Abstract
Background
Investigate the relationship between two common cardiovascular diseases and HIV in adults living in sub-Saharan Africa using population data provided through the Demographic and Health Survey.
Methods
Data for four sub-Saharan countries were used. All adults asked questions regarding diagnosis of HIV, diabetes, and hypertension were included in the sample totaling 5356 in Lesotho, 3294 in Namibia, 9917 in Senegal, and 1051 in South Africa. Logistic models were run for each country separately, with self-reported diabetes as the first outcome and self-reported hypertension as the second outcome and HIV status as the primary independent variable. Models were adjusted for age, gender, rural/urban residence and BMI. Complex survey design allowed weighting to the population.
Results
Prevalence of self-reported diabetes ranged from 3.8% in Namibia to 0.5% in Senegal. Prevalence of self-reported hypertension ranged from 22.9% in Namibia to 0.6% in Senegal. In unadjusted models, individuals with HIV in Lesotho were 2 times more likely to have self-reported diabetes (OR = 2.01, 95% CI 1.08–3.73), however the relationship lost significance after adjustment. Individuals with HIV were less likely to have self-reported diabetes after adjustment in Namibia (OR = 0.29, 95% CI 0.12–0.72) and less likely to have self-reported hypertension after adjustment in Lesotho (OR = 0.63, 95% CI 0.47–0.83). Relationships were not significant for Senegal or South Africa.
Discussion
HIV did not serve as a risk factor for self-reported cardiovascular disease in sub-Saharan Africa during the years included in this study. However, given the growing prevalence of diabetes and hypertension in the region, and the high prevalence of undiagnosed cardiovascular disease, it will be important to continue to track and monitor cardiovascular disease at the population level and in individuals with and without HIV.
Conclusions
The odds of self-reported diabetes in individuals with HIV was high in Lesotho and low in Namibia, while the odds of self-reported hypertension in individuals with HIV was low across all 4 countries included in this study. Programs are needed to target individuals that need to manage multiple diseases at once and should consider increasing access to cardiovascular disease management programs for older adults, individuals with high BMI, women, and those living in urban settings.

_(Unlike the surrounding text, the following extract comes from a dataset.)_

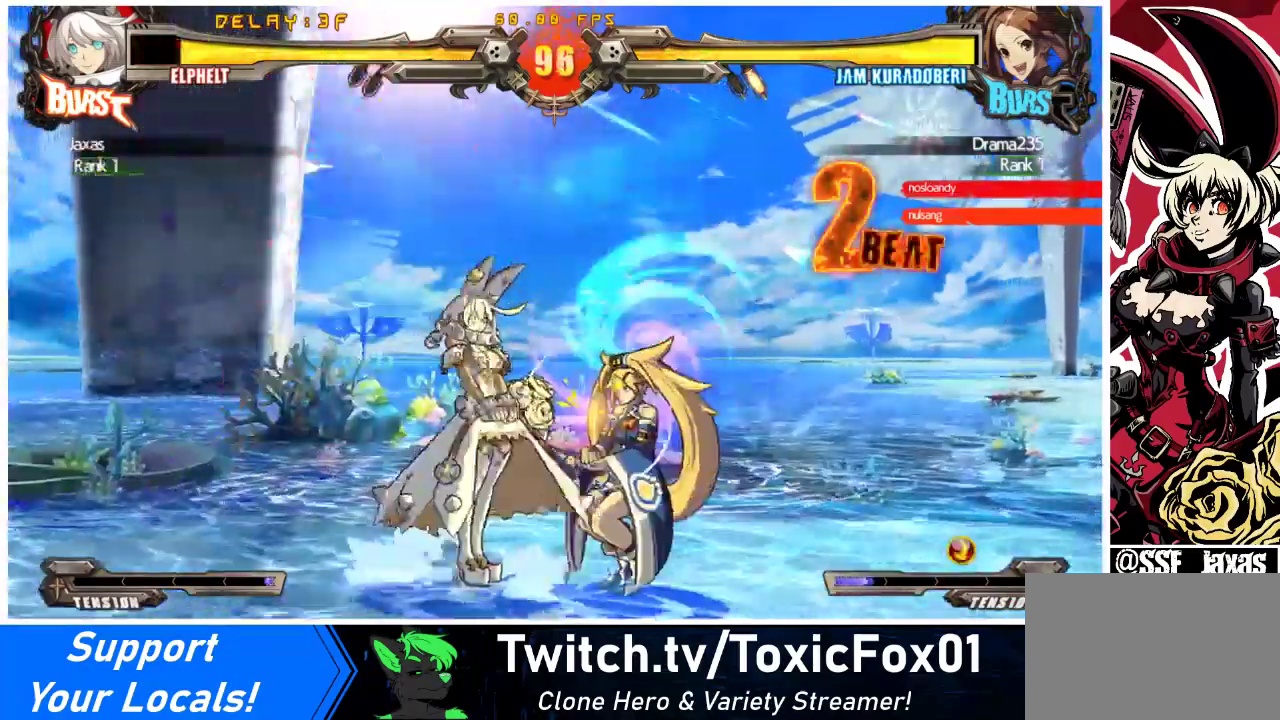
{"buttons": ["R1", "DPAD_DOWN"], "events": [[167, "TRIANGLE", "down"], [300, "DPAD_DOWN", "down"], [300, "TRIANGLE", "up"], [433, "R1", "down"]]}
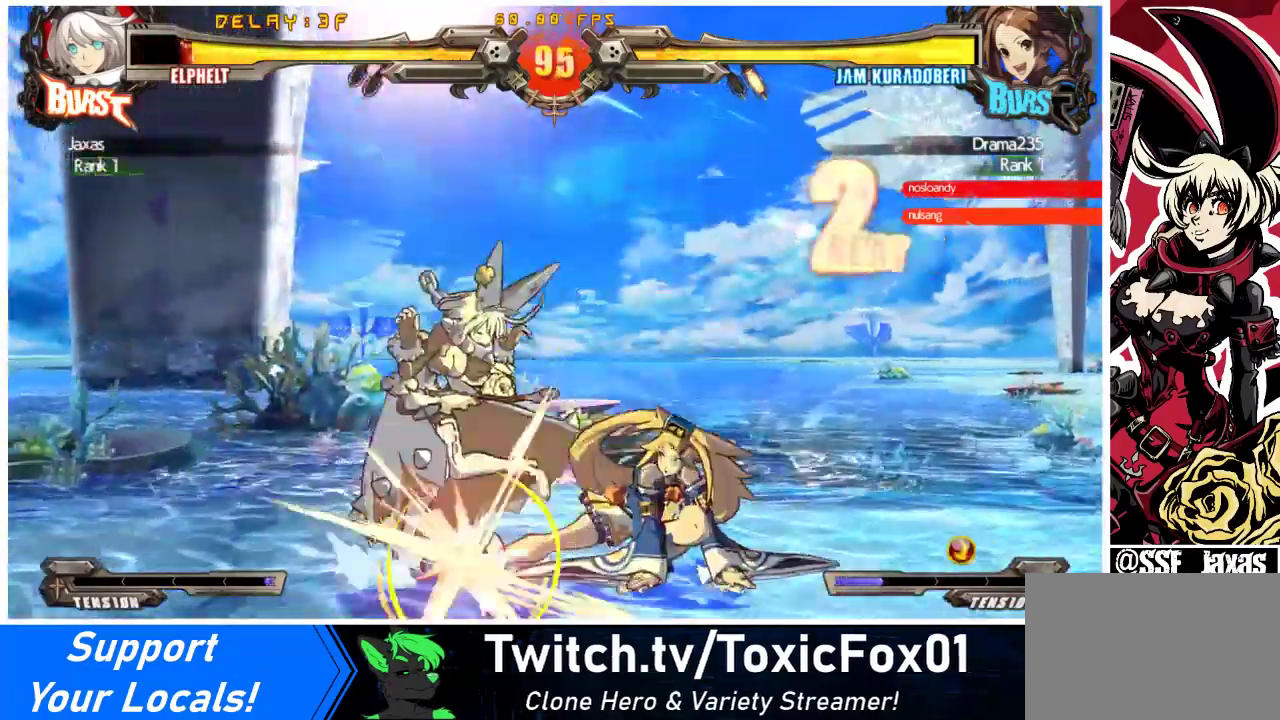
{"buttons": ["DPAD_DOWN", "DPAD_LEFT"], "events": [[33, "DPAD_LEFT", "down"], [100, "R1", "up"]]}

Keywords: HIV, Diabetes, Hypertension, Cardiovascular disease, Demographic and Health Survey
Introduction
Globally, 38 million people were living with human immunodeficiency virus (HIV) at the end of 2019 [1]. The concentration of individuals living with HIV is most noticeable in low- and middle-income countries. For example, more than two-thirds of those living with HIV are in sub-Saharan Africa [2]. The number of individuals who have access to antiretroviral therapy (ART) has increased rapidly, resulting in reductions in AIDS-related deaths by 60% since 2004 [1]. At this time, most countries in sub-Saharan Africa have adopted “treat all” national policies for people living with HIV to ensure timely ART therapy [3]. Largely due to this expansion in treatment, the projected number of individuals living with HIV who are 50 years or older is expected to triple by 2040 in sub-Saharan Africa [4]. As individuals with HIV live longer, comorbidities become increasingly challenging for healthcare systems in low-income countries, especially Africa, to address effectively [5]. As a result, a shift in focus from communicable to non-communicable disease management for those living with HIV has occurred over the past several years [6].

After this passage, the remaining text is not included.